El Madrid de Mourinho se ha reforzado con respecto al que dirigió Pellegrini. Esta temporada ha fichado a Canales, Pedro León, Khedira, Ozil, Di María y Carvalho. Ha equilibrado más sus líneas y tiene fondo de banquillo.

El Barça cometió la pasada temporada el pecado de soberbia de creer que podía prescindir de Eto´o y seguir cosechando grandes triunfos con Ibrahimovic y la cantera. Elo sueco y el ruso Chygrinsky, no cuajaron y salieron del club. El único gran refuerzo de este año ha sido David Villa.

En el Madrid siempre se gasta con generosidad, pero los grandes desembolsos tienen que ver con estrellas fulgurantes. Alguna de ellas también puede fallar, como en el caso de Kaká, quien solamente mejora sus prestaciones cuando ha de jugar con la selección de Brasil.

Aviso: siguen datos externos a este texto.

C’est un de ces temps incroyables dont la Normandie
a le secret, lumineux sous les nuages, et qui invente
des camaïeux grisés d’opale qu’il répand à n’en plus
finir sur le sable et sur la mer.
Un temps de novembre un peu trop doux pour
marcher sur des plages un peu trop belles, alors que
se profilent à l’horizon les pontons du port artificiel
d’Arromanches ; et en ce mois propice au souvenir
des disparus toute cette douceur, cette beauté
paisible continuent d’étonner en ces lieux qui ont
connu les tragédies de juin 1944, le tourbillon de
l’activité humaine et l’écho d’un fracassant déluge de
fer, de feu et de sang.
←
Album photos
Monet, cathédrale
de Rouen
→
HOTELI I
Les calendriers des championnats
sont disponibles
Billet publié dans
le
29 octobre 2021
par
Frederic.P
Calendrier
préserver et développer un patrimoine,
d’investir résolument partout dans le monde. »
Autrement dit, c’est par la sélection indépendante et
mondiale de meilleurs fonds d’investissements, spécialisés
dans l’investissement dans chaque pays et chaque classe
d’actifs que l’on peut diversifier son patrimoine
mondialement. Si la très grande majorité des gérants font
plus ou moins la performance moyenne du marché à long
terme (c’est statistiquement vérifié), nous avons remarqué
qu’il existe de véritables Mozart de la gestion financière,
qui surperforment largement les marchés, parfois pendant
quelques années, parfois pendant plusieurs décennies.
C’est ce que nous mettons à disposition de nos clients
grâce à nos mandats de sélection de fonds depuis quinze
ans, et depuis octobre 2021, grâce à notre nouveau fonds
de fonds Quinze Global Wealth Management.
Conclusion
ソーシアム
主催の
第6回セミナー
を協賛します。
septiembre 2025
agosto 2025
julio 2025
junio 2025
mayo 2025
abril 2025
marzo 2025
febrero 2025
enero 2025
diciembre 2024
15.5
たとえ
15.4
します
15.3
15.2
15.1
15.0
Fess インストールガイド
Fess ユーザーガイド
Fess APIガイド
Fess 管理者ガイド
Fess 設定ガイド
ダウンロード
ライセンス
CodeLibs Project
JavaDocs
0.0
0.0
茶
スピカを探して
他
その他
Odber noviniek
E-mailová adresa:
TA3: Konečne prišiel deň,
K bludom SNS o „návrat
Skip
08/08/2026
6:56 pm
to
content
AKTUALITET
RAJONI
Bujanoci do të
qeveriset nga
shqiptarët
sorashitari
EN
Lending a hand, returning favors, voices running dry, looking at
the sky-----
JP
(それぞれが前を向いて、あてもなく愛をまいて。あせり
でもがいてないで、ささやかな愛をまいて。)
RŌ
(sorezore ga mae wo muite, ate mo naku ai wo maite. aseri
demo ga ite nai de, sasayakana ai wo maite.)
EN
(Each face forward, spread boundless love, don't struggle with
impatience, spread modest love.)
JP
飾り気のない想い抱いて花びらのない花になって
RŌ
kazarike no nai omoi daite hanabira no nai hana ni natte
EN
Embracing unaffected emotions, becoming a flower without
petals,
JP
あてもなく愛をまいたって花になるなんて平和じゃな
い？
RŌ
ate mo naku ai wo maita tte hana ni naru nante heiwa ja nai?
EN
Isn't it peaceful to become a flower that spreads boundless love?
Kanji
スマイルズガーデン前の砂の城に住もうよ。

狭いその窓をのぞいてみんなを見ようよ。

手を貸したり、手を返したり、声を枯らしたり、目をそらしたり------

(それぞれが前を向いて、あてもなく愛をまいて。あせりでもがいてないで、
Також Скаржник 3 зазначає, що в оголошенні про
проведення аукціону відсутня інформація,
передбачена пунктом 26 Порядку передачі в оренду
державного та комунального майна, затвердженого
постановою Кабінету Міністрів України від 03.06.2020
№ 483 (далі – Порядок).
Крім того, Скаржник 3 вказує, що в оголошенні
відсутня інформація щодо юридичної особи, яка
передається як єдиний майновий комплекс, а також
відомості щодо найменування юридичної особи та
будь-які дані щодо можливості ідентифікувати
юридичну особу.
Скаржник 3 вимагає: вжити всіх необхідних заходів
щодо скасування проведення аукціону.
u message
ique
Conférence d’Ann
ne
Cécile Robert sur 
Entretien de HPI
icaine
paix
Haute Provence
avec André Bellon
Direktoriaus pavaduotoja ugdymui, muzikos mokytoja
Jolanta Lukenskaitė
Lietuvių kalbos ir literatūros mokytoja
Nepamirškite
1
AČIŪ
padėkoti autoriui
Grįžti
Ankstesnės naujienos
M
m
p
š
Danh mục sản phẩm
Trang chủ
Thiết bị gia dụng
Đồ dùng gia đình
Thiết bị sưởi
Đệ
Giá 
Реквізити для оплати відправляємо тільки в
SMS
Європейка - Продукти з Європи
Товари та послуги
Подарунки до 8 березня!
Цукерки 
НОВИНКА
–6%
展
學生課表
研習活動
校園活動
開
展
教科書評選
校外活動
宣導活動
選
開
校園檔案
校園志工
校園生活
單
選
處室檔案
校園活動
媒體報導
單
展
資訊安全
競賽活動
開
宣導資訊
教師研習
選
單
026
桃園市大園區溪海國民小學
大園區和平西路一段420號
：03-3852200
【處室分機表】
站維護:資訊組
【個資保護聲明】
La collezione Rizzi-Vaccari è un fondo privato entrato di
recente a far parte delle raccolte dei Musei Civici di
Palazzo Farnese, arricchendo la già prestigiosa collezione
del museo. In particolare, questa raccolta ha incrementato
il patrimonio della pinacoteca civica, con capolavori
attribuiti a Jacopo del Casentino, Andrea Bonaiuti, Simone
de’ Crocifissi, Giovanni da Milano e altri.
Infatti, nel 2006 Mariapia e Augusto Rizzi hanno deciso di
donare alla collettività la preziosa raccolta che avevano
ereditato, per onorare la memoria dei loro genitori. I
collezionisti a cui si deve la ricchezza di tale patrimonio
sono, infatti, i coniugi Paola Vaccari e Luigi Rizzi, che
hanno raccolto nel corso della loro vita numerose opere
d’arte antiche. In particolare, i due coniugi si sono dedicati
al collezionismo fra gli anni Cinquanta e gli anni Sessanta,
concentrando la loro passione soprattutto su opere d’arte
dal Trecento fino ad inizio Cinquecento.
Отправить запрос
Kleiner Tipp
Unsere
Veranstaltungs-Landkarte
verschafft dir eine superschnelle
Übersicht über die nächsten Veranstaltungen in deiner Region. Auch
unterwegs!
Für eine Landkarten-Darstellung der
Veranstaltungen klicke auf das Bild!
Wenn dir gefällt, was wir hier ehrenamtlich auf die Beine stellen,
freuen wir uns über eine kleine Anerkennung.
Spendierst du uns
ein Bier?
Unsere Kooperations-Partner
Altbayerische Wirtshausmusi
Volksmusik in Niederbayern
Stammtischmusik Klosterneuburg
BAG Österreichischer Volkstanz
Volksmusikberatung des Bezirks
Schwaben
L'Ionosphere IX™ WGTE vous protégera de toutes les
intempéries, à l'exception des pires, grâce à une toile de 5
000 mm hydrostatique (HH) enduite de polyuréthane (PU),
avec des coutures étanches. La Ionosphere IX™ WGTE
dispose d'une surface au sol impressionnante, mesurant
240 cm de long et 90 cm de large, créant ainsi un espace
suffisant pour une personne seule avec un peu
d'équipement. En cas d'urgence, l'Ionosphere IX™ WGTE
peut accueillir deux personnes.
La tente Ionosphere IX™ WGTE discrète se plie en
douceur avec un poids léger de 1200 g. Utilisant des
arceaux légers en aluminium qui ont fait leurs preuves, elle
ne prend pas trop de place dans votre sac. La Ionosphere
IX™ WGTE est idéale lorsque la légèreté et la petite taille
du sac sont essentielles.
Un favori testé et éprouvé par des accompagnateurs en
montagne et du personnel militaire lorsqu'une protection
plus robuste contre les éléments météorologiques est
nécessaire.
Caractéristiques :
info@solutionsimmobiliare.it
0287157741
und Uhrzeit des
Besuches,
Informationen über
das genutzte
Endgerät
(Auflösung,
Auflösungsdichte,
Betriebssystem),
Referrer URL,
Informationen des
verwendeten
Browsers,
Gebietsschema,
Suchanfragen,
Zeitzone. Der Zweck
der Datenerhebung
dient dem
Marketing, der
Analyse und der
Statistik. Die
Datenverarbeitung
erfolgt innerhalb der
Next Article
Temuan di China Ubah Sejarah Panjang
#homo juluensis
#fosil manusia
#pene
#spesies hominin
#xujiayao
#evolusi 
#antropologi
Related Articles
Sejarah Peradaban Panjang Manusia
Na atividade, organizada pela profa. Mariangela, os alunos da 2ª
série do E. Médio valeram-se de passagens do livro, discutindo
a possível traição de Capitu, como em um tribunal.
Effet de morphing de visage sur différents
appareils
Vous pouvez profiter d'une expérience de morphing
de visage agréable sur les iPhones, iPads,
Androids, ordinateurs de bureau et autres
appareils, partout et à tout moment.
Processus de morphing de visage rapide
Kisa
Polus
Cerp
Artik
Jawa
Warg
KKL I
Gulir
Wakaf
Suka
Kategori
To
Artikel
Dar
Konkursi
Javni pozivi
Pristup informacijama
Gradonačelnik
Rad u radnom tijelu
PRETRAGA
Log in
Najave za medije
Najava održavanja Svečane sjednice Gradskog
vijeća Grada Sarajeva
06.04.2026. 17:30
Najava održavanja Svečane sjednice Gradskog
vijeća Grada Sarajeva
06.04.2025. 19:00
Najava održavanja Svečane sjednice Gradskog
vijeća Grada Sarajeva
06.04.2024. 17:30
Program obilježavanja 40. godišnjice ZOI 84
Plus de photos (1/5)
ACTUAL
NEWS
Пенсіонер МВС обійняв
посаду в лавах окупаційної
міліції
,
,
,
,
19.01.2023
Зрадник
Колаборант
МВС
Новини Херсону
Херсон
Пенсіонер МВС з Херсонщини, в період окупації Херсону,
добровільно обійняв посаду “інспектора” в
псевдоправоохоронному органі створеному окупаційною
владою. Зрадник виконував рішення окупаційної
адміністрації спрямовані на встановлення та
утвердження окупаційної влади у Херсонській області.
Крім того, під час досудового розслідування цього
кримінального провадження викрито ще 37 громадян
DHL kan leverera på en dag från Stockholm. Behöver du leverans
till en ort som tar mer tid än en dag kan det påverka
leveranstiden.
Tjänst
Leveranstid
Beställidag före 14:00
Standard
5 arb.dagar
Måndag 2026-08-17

El Madrid si se reencuentra con Cristiano Ronaldo y su constancia goleadora se presentará como favorito en cada partido. No es el caso del Barça que ganó el sábado al Valencia con gran sufrimiento.

El Barça ha fiado demasiado el futuro a la cantera. La política es buena desde el punto de vista organizativo, deportivo y económico, pero ello tiene sus riesgos porque no siempre dan el salto los Piqué, Iniesta, Messi, Busquets y Pedro, por poner unos ejemplos.

Mourinho se puede permitir el lujo de castigar a Pedro León y ningunear de paso al Getafe. Guardiola no conforma un equipo competitivo si a la vez juegan Bojan, Jeffren, Nolito y Thiago. No hay color entre estos relevos y los que puede alinear al Madrid.

El sábado el Valencia lo puso contra las cuerdas. Habría bastado que Pablo Hernández marcara el segundo gol que tuvo en sus pies, para que, probablemente, el panorama hubiera cambiado. El Barça, derrotado por el Hércules y con la igualada en casa con el Mallorca, anuncia grandes sufrimientos.